1732 – To fight the Muslims, Chhatrasal, the Bundela king, aked the help of the Hindu Marathas, who came to his assistance.

1734  --  upon the death of Chhatrasal, the Hindu Marathas receive one-third of the Maharaja's dominions.  The Maratha general developed the city of Jhansi. 

1806 – British protection is promised to the Maratha chief.

1817 – the Peshwa in Pune ceded all his rights over Bundelkhand to the British East India Company.

1828 (November) – Rani Lakshmibai born at Kashi (Varanasi) to a Brahmin Marathi family from Dhawadshi, District Satara, Maharashtra.

1832 – at only the age of four, Rani loses her mother. Her father Moropant Tambe worked at the court of Peshwa Peshwa Bajirao I at Bithur.

1845 – at the age of 13, Rani’s father worked at the court of Raja Bal Gangadhar Rao Newalkar, the Maharaja of Jhansi.

1846 – Rani marrid to Gangadhar Rao, the Raja of Jhansi.

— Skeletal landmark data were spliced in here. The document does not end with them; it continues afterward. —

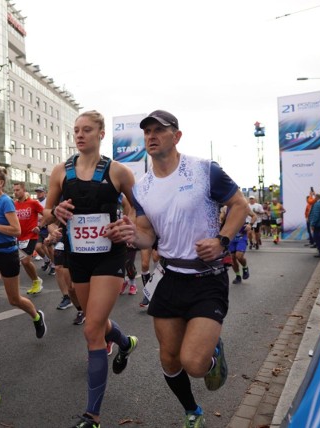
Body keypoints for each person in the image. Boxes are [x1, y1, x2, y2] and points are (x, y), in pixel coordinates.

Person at [113, 110, 248, 428]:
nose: (151, 136)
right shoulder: (142, 188)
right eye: (147, 132)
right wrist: (133, 235)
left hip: (207, 278)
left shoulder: (204, 171)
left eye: (159, 130)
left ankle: (213, 350)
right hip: (170, 278)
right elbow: (147, 235)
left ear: (177, 135)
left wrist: (222, 240)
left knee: (195, 364)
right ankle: (192, 410)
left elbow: (239, 204)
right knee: (169, 359)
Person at [47, 110, 138, 428]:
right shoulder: (61, 171)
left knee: (91, 328)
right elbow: (46, 213)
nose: (80, 134)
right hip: (78, 257)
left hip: (109, 257)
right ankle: (125, 342)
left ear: (101, 134)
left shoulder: (118, 171)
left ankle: (92, 416)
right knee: (95, 319)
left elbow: (138, 207)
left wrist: (128, 225)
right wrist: (54, 212)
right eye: (76, 130)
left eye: (87, 130)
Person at [0, 166, 47, 361]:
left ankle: (36, 316)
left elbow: (15, 230)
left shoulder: (6, 201)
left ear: (0, 183)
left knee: (14, 299)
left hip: (7, 255)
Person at [13, 181, 47, 295]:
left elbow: (46, 215)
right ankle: (36, 281)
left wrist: (39, 226)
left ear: (24, 190)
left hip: (31, 236)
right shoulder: (14, 204)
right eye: (14, 190)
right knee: (24, 262)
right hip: (19, 237)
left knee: (25, 260)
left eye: (18, 190)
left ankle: (37, 282)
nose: (15, 192)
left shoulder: (33, 203)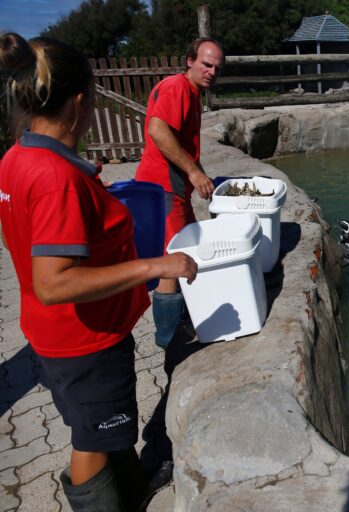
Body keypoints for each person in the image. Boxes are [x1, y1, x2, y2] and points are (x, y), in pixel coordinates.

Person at [0, 33, 198, 511]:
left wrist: (83, 180)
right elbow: (54, 283)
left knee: (103, 426)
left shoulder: (18, 159)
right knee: (91, 439)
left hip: (52, 337)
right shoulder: (57, 180)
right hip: (85, 342)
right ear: (80, 103)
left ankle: (131, 490)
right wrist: (158, 264)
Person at [135, 37, 224, 349]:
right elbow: (158, 130)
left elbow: (182, 141)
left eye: (216, 67)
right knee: (174, 259)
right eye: (206, 64)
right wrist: (194, 171)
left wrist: (199, 172)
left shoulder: (191, 93)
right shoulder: (178, 88)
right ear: (190, 61)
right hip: (164, 186)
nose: (211, 71)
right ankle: (170, 339)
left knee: (183, 250)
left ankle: (182, 321)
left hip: (171, 187)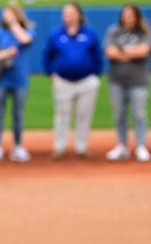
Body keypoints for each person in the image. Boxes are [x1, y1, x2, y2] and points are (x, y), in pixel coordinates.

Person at [44, 2, 105, 159]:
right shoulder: (57, 33)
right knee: (62, 114)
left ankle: (81, 147)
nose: (67, 16)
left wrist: (95, 75)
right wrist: (51, 73)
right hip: (63, 81)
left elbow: (98, 56)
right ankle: (59, 147)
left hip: (86, 81)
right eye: (65, 13)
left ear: (79, 15)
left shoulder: (89, 33)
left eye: (71, 12)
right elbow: (48, 55)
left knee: (84, 114)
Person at [0, 2, 36, 162]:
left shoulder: (26, 29)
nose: (6, 16)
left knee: (18, 114)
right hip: (1, 79)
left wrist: (14, 23)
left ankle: (18, 146)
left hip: (20, 80)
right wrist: (7, 53)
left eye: (10, 13)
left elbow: (25, 39)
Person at [104, 4, 151, 161]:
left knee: (139, 114)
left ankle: (141, 146)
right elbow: (110, 52)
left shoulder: (144, 31)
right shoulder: (114, 31)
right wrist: (132, 52)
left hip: (138, 80)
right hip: (117, 80)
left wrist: (122, 51)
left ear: (137, 16)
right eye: (125, 14)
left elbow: (143, 51)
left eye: (131, 15)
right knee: (119, 115)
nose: (128, 18)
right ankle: (122, 146)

Because of her father's position, Rani Lakshmi Bai had more independence than most women. Th women were usually restricted to the zenana. She studied self-defense, horsemanship and archery, and even formed. She even established her own female army composed of her female friends at court.

1851 – Rani bears a son, but the child dies at the age of four months. The married couple now adopt Damodar Rao.

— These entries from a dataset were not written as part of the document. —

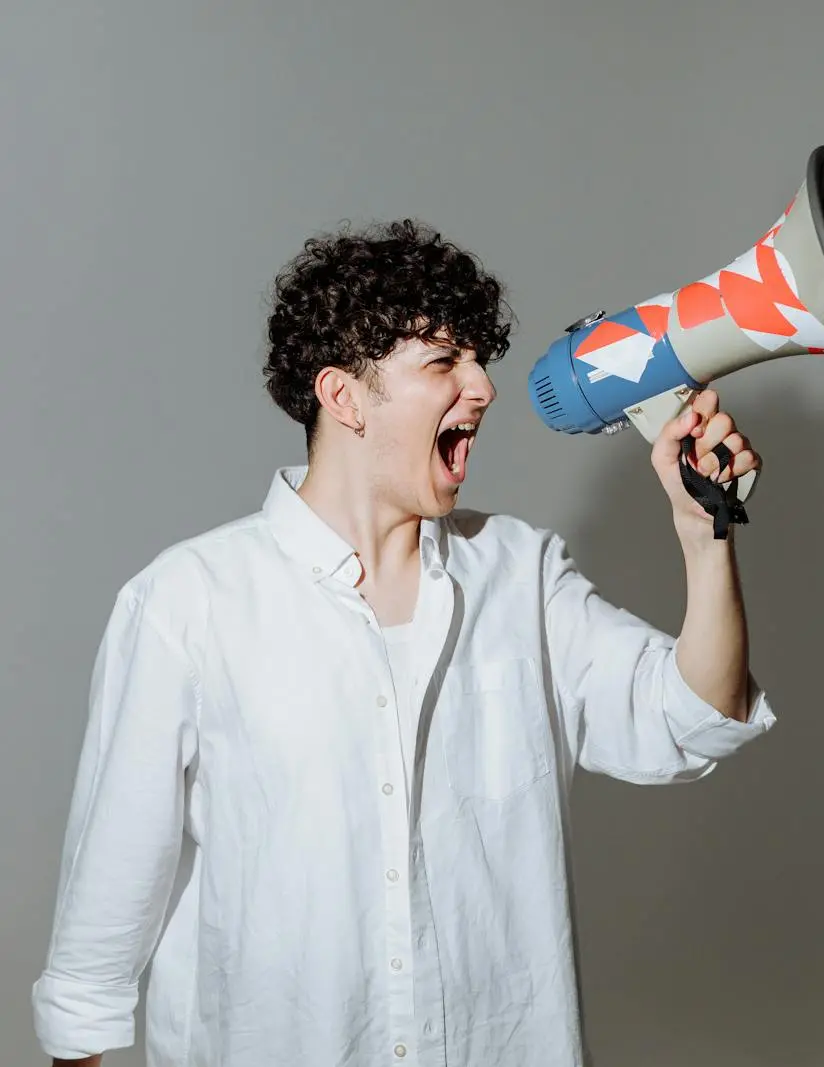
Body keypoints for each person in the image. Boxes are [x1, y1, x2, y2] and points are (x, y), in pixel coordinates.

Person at [30, 220, 776, 1067]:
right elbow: (94, 957)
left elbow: (695, 716)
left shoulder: (521, 573)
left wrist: (702, 530)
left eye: (478, 359)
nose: (485, 388)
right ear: (343, 397)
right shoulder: (187, 603)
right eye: (443, 362)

1853 (November) – the Raja, never having recovered from his son's death, dies of a broken heart.  The Raja of Jhansi died without children. The East India Company, under Governor-General Lord Dalhousie, established the Doctrine of Lapse, wherein an adopted son cannot claim the throne of the deceased adopting parent. Dalhousie then annexes Jhansi, saying that the throne had become "lapsed" and thus put Jhansi under his "protection".  The Governor-General of India annexes his territory. The Jhansi state and the districts of Jalaun and Chanderi districts are formed into a superintendency.

1854 (March) – the Rani receives a pension of 60,000 rupees and is ordered to leave the palace at the Jhansi fort .

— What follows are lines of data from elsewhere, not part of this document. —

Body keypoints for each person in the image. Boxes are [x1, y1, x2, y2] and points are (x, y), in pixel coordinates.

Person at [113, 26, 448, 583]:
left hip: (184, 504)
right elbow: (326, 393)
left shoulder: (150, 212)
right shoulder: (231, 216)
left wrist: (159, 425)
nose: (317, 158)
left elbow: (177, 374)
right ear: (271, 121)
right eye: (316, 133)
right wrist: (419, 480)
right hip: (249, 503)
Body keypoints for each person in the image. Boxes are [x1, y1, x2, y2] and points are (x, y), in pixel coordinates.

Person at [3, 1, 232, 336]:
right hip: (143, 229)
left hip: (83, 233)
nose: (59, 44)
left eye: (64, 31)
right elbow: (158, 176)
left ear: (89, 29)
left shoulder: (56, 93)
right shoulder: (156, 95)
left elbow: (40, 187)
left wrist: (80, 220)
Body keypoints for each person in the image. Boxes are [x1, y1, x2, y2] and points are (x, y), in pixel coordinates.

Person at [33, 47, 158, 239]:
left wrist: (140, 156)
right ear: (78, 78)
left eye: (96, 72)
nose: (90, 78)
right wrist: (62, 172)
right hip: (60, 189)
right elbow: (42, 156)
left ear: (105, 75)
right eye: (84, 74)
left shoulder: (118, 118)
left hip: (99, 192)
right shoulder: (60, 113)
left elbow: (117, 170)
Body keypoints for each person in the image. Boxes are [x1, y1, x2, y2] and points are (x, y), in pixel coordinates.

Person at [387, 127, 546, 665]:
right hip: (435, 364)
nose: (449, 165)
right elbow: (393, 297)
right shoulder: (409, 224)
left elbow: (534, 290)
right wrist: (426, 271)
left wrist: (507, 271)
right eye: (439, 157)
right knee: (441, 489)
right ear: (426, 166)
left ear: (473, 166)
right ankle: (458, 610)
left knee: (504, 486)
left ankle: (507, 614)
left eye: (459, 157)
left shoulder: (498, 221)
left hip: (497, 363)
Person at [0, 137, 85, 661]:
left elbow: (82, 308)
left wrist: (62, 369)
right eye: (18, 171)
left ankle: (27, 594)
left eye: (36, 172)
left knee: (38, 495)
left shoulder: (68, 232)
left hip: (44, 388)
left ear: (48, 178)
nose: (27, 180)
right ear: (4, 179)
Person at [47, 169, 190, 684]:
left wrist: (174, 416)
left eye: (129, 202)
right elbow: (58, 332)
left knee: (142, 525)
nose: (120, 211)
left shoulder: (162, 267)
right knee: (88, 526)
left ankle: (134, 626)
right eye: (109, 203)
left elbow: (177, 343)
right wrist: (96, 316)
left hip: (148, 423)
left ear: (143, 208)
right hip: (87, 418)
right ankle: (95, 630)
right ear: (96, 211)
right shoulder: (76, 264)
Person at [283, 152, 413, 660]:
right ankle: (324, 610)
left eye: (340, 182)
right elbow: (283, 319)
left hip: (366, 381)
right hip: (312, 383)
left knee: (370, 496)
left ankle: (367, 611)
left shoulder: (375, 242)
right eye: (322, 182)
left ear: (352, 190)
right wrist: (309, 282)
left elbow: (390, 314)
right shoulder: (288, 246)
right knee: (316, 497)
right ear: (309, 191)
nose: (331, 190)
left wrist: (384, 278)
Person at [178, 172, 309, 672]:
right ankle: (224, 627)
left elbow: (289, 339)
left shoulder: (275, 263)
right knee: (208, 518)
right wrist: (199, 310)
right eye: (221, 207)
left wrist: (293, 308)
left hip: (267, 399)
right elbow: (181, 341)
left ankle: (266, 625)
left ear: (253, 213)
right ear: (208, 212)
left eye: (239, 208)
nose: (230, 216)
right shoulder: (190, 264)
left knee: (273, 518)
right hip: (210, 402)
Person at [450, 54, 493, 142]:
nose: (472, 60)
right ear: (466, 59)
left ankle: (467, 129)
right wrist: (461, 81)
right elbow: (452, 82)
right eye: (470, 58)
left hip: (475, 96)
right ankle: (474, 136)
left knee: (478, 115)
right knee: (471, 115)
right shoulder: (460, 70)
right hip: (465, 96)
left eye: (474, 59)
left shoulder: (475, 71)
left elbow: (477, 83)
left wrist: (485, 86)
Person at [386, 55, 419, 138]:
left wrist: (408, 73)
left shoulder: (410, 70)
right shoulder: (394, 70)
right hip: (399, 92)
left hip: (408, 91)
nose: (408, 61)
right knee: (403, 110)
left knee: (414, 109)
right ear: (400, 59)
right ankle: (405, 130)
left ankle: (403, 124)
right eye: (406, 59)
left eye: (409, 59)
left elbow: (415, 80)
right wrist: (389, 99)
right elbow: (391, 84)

1857 (June) – in the Revolt of 1857 a few men of the 12th Native Infantry seized the fort containing the treasure and magazine, and massacred the European officers of the garrison along with their families. (The head of the rebels, Rani Lakshmi Bai, died bravely in battle in Gwalior.)

not until 1858 (November) – British regain control in Jhansi, which is given to the Maharaja of Gwalior.

1886 – as the result of a territorial swamp, Jhansi comes under total British rule.

1914 – Dewan Shatrughan Singh marries Rani Kaushlya Devi later called Rani Rajendra Kumari. The duo spent life serving their people. During the freedom struggle the couple went to jail several times and refused Class A treatment that they were entitled to choosing to stay with the poor inmates who they believed needed their help.

Jhansi participated in the Indian Freedom Struggle under Dewan Shatrughan Singh and his wife Rani Rajendra Kumari.

Dewan Saheb was the father of the freedom movement in the Bundelkhand region in Uttar Pradesh and Madhya Pradesh (Central India). Dewan Shatrughan Singh became known as 'Bundelkhand Gandhi'.

1920s – Dewan Shatrughan Singh meets Gandhi and became his follower.

1947 – Dewan Shatrughan Singh and his wife continued their public service after independence for India.